La vida en pausa: la historia de una madre colombiana atrapada en el laberinto de la política migratoria de Milei

La experiencia de Jenni M. A., una colombiana que llegó al país para cuidar a su madre enferma terminal y terminó enfrentando la hostilidad y la burocracia, expone el impacto humano de las recientes reformas migratorias.
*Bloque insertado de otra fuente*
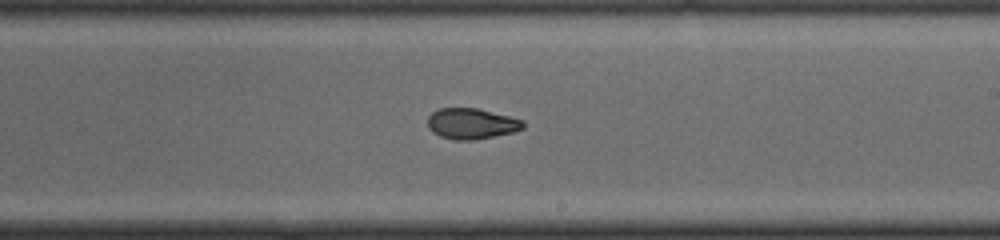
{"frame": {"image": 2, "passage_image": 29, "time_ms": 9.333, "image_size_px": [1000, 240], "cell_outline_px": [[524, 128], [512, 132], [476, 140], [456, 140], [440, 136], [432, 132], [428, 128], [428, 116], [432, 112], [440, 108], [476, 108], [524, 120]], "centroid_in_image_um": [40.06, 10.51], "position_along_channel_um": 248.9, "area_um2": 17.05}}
Su caso refleja cómo miles de extranjeros en la Argentina viven hoy entre el temor a quedar indocumentados, las trabas administrativas y el riesgo real de perder derechos básicos como la educación y la salud.

Las manos de Jenni M. A. tiemblan, nerviosas, manipulando un sobrecito de azúcar que no va a usar. Lo gira, lo aplasta, lo vuelve a enderezar. Está sentada en una mesa de un bar del Bajo porteño, a media tarde, con el sol filtrándose sin fuerza desde la avenida Alem. “Nosotros el café lo tomamos así, solito”, explica, mirando la taza.
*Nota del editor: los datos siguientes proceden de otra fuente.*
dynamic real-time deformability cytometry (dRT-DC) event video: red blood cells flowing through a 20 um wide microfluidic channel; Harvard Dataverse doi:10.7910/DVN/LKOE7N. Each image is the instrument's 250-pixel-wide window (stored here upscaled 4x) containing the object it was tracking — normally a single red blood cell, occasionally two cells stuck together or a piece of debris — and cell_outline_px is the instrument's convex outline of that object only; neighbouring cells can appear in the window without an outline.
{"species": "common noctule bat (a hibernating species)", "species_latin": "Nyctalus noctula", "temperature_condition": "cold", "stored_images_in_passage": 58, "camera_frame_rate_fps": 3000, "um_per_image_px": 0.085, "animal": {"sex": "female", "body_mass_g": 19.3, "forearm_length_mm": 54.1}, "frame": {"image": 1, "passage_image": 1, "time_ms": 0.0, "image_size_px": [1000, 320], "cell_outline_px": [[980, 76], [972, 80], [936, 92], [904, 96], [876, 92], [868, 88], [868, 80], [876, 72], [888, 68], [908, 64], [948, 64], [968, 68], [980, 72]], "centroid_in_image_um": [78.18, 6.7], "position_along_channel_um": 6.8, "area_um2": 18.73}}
Jenni es colombiana. Llegó a la Argentina poco antes de que estallara la pandemia, cuando el virus era apenas un rumor lejano y Wuhan un nombre que nadie había escuchado en su vida. Su plan era simple: cuidar a su madre, que estaba enferma y vivía hace varios años acá, estar un tiempo con ella y luego volverse a Colombia. Pero, al poner el pie en Buenos Aires, se enteró de que aquello que imaginaba como un cuadro pasajero era, en verdad, un cáncer avanzado. A su madre le quedaban entre seis meses y un año de vida. Su voz se apaga cuando recuerda aquel baldazo de agua fría: “Yo no sabía que era tan grave. Mi mamá no quería que sus hijos se enteraran desde allá por teléfono y además era muy negadora”.

Enseguida mandó a buscar a sus tres chicos –dos varones y una nena–, que estaban en Barranquilla, al cuidado de uno de sus hermanos, al que no podía dejárselos durante un año. “El padre hace rato que se desentendió de ellos”, dice, y el gesto le endurece la mirada.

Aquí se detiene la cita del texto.